Here, C(n, k) is the standard “n choose k” combination formula. So for a tesseract (n = 4), the number of edges (k = 1) is 2^(4−1) × C(4,1) = 8 × 4 = 32, which checks out. The formula works for any dimension, which is why mathematicians can calculate the structure of a 10D or 100D hypercube without breaking a sweat. A 6D hexeract, for example, has 64 vertices, 192 edges, 240 square faces, 160 cubic cells, 60 tesseract cells, and 12 penteract cells.

Where the Name Comes From

The word “tesseract” was coined in 1888 by Charles Howard Hinton, a British mathematician fascinated by the fourth dimension. He introduced it in his book A New Era of Thought. Hinton also invented the directional terms “ana” and “kata” (from Greek words meaning “up toward” and “down from”) to describe the two opposing directions along the fourth spatial axis, analogous to left-right, up-down, and forward-backward in our familiar three dimensions.

Hinton’s interest in higher dimensions went beyond pure geometry. In an 1880 article called “What is the Fourth Dimension?”, he suggested that three-dimensional motion could be understood as cross-sections of a static four-dimensional arrangement. This idea anticipated what physicists later called world lines in relativity. He also believed that training yourself to visualize higher-dimensional space required shedding the biases built into our perspective as three-dimensional observers.

How to Picture a 4D Object in 3D

You can’t truly see a tesseract any more than a flat drawing on paper can truly show a cube. But just as you can draw a convincing picture of a cube on a 2D page, you can project a tesseract into 3D (or onto a 2D screen) in useful ways.

The most popular method is the perspective projection, which produces the iconic “cube within a cube” image. Viewed head-on, the nearest part of the tesseract appears as a large outer cube, and the farthest part appears as a smaller cube nested inside it. Eight edges connect the vertices of the outer cube to the corresponding vertices of the inner cube, forming six incomplete pyramid shapes between them. This is the same principle that makes a cube, drawn head-on in 2D, look like a small square inside a large square with four trapezoids connecting their edges.

Another approach is unfolding. You can unfold a cardboard cube into a flat cross made of six squares (its “net”), then fold it back up into 3D. Similarly, you can unfold a tesseract into a 3D cross made of eight cubes. There are 261 distinct ways to unfold a tesseract into 3D, compared to the 11 distinct nets of a regular cube. The most famous of these unfoldings appears in Salvador Dalí’s 1954 painting Crucifixion (Corpus Hypercubus), where a figure is suspended on a cross-shaped arrangement of eight cubes representing an unfolded tesseract.

Beyond Four Dimensions

The tesseract gets the most attention, but hypercubes extend to any number of dimensions. Each step up follows the same construction rule: take the previous hypercube and sweep it in a new perpendicular direction. The naming convention uses Greek-derived prefixes. The 5D version is the penteract. The 6D version is the hexeract. In principle, you can define a hypercube in 50 or 500 dimensions, and the formulas for vertices, edges, and higher-dimensional components still work perfectly.

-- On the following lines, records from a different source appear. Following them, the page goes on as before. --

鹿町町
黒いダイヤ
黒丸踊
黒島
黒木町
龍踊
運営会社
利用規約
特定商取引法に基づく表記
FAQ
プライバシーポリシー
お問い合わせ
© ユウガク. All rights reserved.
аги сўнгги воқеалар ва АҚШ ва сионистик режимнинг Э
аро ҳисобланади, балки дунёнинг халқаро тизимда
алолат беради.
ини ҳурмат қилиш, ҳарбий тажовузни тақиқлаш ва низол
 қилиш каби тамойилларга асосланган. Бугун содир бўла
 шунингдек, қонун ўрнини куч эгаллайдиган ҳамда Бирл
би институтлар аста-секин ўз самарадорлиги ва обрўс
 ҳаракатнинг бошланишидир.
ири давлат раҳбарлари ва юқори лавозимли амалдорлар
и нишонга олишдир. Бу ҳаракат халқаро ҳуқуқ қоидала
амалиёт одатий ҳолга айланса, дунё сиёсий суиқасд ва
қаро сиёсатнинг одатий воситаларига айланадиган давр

Higher-dimensional hypercubes are not just mathematical curiosities. They appear in computer science (binary codes map naturally onto hypercube vertices, since each vertex of an n-cube can be labeled with a unique string of n zeros and ones), in optimization problems, and in the design of parallel computing networks. Every time you add a dimension, you double the number of vertices, and each vertex connects to exactly n neighbors, which makes hypercube structures efficient for routing information between processors.

The unit hypercube in any dimension, one unit on each side, always has a volume of exactly 1. That simplicity is part of what makes hypercubes useful as building blocks in higher-dimensional geometry. While spheres in higher dimensions behave in counterintuitive ways (their volume actually shrinks toward zero as dimensions increase), hypercubes remain predictable and well-behaved at any scale.